## SELECTED EXCERPT
*** Begin section ***
Kentucky's Republican nominee for the open U.S. Senate seat, Rand Paul, in his best Ayn Rand objectivist viewpoint, concluded private businesses should have had the right to discriminate against anyone they choose.
Title two of the Civil Rights Act of 1964, with which Paul specifically takes issue, states: "Outlawed discrimination in hotels, motels, restaurants, theaters, and all other public accommodations engaged in interstate commerce; exempted private clubs without defining the term 'private.'"
Paul's remarks, consider this coming in 2010, bear stark similarity to Southern segregationists who opposed the civil rights legislation. Do such beliefs make Paul a racist or at least guilty of latent racism? No.
But Paul's statement does reveal the disconnect that exists whenever an individual is strictly beholden to an ideology, there will inevitably come a point where that philosophy is unable to confront reality.
Paul is not the only one guilty of committing this infraction; it is commonplace in America's public discourse, in particular in politics and religion. It is a pseudo fundamentalism designed more to garner support for one's belief than it is to be a practical life application.
Where has the certainty gone that was displayed at the 2008 Republican Convention as different speakers took to the podium to lead the chants of "Drill, baby, drill?" Since the BP PLC oil spill -- which is gushing thousands of barrels of oil daily into the Gulf of Mexico, making its way up the Atlantic coast and has now been officially labeled the worst spill in America's history -- there is just not the same market for "Drill, baby, drill" bumper stickers.
Paul's strict libertarian principles are reminiscent to those of the 1964 Republican presidential nominee, Barry Goldwater. While I doubt America was prepared emotionally to have had three presidents in a year, Goldwater's opposition to the 1964 Civil Rights Act did not help his candidacy.
Goldwater's commitment to his ideological principles did not allow him to appreciate the most heroic display of patriotism of the 20th century, tainting him with the perception that he cared more about the victimizer's rights to dehumanize than the victim's rights to life, liberty and the pursuit of happiness.
Fundamentalist thinking is also popular among those who advocate for "strict constructionists" to serve on our courts. They claim to oppose judges who "legislate from the bench."
This assumes the Constitution is frozen in time. Whatever the words meant when the Constitution was ratified in the 18th century is what it must mean today. Strict constructionism is a nice, neat, and convenient thought but hardly realistic in a world that is constantly evolving.
When one sifts through the rhetoric, what we find is those who abhor so-called legislating from the bench are only opposed to rulings that go against their ideological philosophy.
I haven't heard many conservatives rail against the Supreme Court's recent Citizens United v. Federal Election Commission that held corporate funding of independent political broadcasts in candidate elections cannot be limited under the First Amendment, blurring the constitutional line between corporation and the individual.
It is the feign boast of religious fundamentalism that has caused more harm than good in the world. Fundamentalist thinking void of context is how a strand of Christian doctrine found itself in support of the Crusades, African American chattel slavery, the Holocaust, Jim Crow segregation, and Apartheid.
Though so-called conservatives have proven better at turning a profit using this approach, fundamentalism is not exclusive of any political ideology.
*** End section ***
## DIRECTIONS
a) Reproduce the passage of the Rand Paul column from "When one sifts" to "segregation, and Apartheid.".
b) In the Rand Paul column, which 1964 Republican presidential nominee's libertarian principles are compared to Paul's?
c) Summarize the Rand Paul column in two sentences.

## INFORMATION GIVEN
*** Begin section ***
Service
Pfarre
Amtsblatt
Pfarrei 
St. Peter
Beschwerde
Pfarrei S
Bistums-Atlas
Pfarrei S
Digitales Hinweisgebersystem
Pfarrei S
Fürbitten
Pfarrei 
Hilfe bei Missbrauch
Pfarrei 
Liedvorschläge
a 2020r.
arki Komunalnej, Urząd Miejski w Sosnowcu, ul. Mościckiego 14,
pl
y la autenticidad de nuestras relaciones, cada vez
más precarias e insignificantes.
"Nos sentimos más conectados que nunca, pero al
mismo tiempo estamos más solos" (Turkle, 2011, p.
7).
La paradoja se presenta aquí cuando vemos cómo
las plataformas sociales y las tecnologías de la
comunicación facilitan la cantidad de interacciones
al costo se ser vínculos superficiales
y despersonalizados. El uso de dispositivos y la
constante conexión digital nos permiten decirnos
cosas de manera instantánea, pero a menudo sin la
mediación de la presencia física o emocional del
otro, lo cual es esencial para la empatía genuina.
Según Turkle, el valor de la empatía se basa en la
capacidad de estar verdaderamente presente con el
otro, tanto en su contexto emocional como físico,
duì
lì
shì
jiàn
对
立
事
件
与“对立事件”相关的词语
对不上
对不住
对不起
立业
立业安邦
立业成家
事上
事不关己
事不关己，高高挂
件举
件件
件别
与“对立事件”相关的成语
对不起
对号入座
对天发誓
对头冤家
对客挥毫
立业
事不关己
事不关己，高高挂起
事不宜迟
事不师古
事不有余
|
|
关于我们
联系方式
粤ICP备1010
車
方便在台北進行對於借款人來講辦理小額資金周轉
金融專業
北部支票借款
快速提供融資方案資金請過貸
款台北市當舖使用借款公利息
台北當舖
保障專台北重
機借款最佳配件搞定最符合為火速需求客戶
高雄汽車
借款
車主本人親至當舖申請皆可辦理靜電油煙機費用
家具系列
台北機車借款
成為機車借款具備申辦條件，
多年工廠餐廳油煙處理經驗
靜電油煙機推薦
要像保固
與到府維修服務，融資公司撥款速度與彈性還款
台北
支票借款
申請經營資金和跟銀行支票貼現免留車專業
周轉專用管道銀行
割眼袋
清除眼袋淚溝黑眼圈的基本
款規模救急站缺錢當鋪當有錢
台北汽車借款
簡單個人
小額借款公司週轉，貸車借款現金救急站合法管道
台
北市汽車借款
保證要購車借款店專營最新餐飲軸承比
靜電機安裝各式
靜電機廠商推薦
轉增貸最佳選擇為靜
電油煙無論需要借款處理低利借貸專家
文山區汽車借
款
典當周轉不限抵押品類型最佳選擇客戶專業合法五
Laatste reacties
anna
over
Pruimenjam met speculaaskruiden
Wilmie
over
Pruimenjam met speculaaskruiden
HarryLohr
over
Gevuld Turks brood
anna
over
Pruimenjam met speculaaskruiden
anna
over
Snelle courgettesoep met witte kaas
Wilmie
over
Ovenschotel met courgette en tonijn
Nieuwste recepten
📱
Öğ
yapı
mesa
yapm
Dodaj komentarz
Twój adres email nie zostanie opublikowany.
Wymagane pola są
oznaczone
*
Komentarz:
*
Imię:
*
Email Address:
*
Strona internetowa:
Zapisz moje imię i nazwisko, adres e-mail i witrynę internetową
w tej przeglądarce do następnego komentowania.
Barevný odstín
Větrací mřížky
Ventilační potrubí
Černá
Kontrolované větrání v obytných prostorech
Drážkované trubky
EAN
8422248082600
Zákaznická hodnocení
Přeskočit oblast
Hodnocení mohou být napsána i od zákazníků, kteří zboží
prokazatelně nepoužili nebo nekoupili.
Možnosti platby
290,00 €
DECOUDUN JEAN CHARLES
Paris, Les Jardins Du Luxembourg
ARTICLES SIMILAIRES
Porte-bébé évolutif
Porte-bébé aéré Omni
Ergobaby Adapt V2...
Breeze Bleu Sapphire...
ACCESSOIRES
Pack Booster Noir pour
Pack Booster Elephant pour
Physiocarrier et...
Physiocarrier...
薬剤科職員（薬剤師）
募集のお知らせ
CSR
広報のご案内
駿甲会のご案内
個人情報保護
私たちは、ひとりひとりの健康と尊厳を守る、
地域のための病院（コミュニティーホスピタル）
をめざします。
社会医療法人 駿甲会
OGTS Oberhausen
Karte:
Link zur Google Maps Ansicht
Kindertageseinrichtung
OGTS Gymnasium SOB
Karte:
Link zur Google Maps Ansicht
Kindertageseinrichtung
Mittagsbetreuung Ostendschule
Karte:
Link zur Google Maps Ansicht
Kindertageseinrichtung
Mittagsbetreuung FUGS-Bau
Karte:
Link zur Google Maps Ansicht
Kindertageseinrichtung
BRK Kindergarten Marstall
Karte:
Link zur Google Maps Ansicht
*** End section ***
## RESULTS
a)
When one sifts through the rhetoric, what we find is those who abhor so-called legislating from the bench are only opposed to rulings that go against their ideological philosophy.
I haven't heard many conservatives rail against the Supreme Court's recent Citizens United v. Federal Election Commission that held corporate funding of independent political broadcasts in candidate elections cannot be limited under the First Amendment, blurring the constitutional line between corporation and the individual.
It is the feign boast of religious fundamentalism that has caused more harm than good in the world. Fundamentalist thinking void of context is how a strand of Christian doctrine found itself in support of the Crusades, African American chattel slavery, the Holocaust, Jim Crow segregation, and Apartheid.

b) Barry Goldwater.

c) Rand Paul's objection to Title II of the Civil Rights Act of 1964 shows how strict devotion to an ideology eventually fails to confront reality, and Barry Goldwater's opposition to the same act did not help his 1964 candidacy. This fundamentalist thinking is commonplace in American politics and religion, including among advocates of strict constructionist judges, and it is not exclusive to any political ideology.